A meno di 400 metri a nord est di questo insediamento rustico è stato individuato, al confine con il comprensorio di Mostacciano, una tomba ipogea a colombario risalente alla prima età imperiale (inizi del I secolo d.C.); il sepolcro, non ancora scavato, presenta una scala di accesso ad un vano sotterraneo, con paramento interno in muratura di opera reticolata in tufo.

Un tracciato stradale di epoca romana, con pavimentazione realizzata a scaglie di basalto, attraversava l’area del comprensorio da nord ovest a sud est e collegava la Via Ostiense alla Via Laurentina (odierna Via Pontina).

Verso il limite nord della zona sono state individuate alcune aree di cava probabilmente in uso fino ad epoca imperiale, con lo sfruttamento tramite scavo in grotta e cunicoli.

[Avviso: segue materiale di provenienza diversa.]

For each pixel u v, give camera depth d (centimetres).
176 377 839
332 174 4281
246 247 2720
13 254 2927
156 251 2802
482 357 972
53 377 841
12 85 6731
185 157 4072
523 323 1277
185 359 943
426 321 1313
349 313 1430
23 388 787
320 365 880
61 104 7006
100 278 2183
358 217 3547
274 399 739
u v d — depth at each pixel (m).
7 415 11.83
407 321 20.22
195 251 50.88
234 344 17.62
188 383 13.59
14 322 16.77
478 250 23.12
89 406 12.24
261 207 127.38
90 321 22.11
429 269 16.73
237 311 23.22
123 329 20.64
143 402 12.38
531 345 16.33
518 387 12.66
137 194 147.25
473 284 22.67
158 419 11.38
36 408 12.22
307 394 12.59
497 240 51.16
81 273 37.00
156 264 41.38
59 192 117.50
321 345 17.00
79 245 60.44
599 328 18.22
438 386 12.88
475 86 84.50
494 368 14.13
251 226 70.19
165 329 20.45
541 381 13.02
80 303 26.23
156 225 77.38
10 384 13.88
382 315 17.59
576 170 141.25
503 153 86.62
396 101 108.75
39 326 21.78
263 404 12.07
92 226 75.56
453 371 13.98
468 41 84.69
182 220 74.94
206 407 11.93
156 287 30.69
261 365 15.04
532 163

Nel settore nord nord ovest del comprensorio, infine, in prossimità di una strada di epoca arcaica tagliata nel banco di tufo, sono state rinvenute cinque tombe a camera databili al IV-III secolo a.C.; probabilmente quest’asse stradale, oltre a collegare l’area delle strutture arcaiche, proseguiva a est verso la tenuta di Vallerano, dove il recente scavo di un analogo tracciato viario, presentante una biforcazione, ha rilevato la presenza puntuale di tombe a camera dello stesso tipo e periodo.

Riserva di Decima-Malafede

La Riserva Naturale di Decima Malafede è la più grande area protetta del sistema dei parchi gestito da RomaNatura. Le maggiori aree boschive dell’Agro Romano sono comprese in questa zona e costituiscono una delle maggiori foreste planiziali del bacino del Mediterraneo.

Uno studio del WWF vi ha censito oltre 800 specie vegetali. Quest’area, compresa tra il GRA, la via Pontina,la via Laurentinae il Comune di Pomezia, può anche vantare insediamenti umani che risalgono alla prima preistoria a circa 250.000 anni fa. La zona può dunque essere presa a modello dell’evoluzione complessiva dell’Agro Romano. In epoca imperiale fu costellata di ville poi trasformatesi, in periodo altomedievale, in grandi casali, in edifici fortificati e torri in grado di assicurare il controllo del territorio e delle strade. Il primo vincolo paesistico risale al 1985 ma è soltanto nel 1996 che si arriva alla perimetrazione dell’area e alla successiva istituzione (1997) della riserva naturale.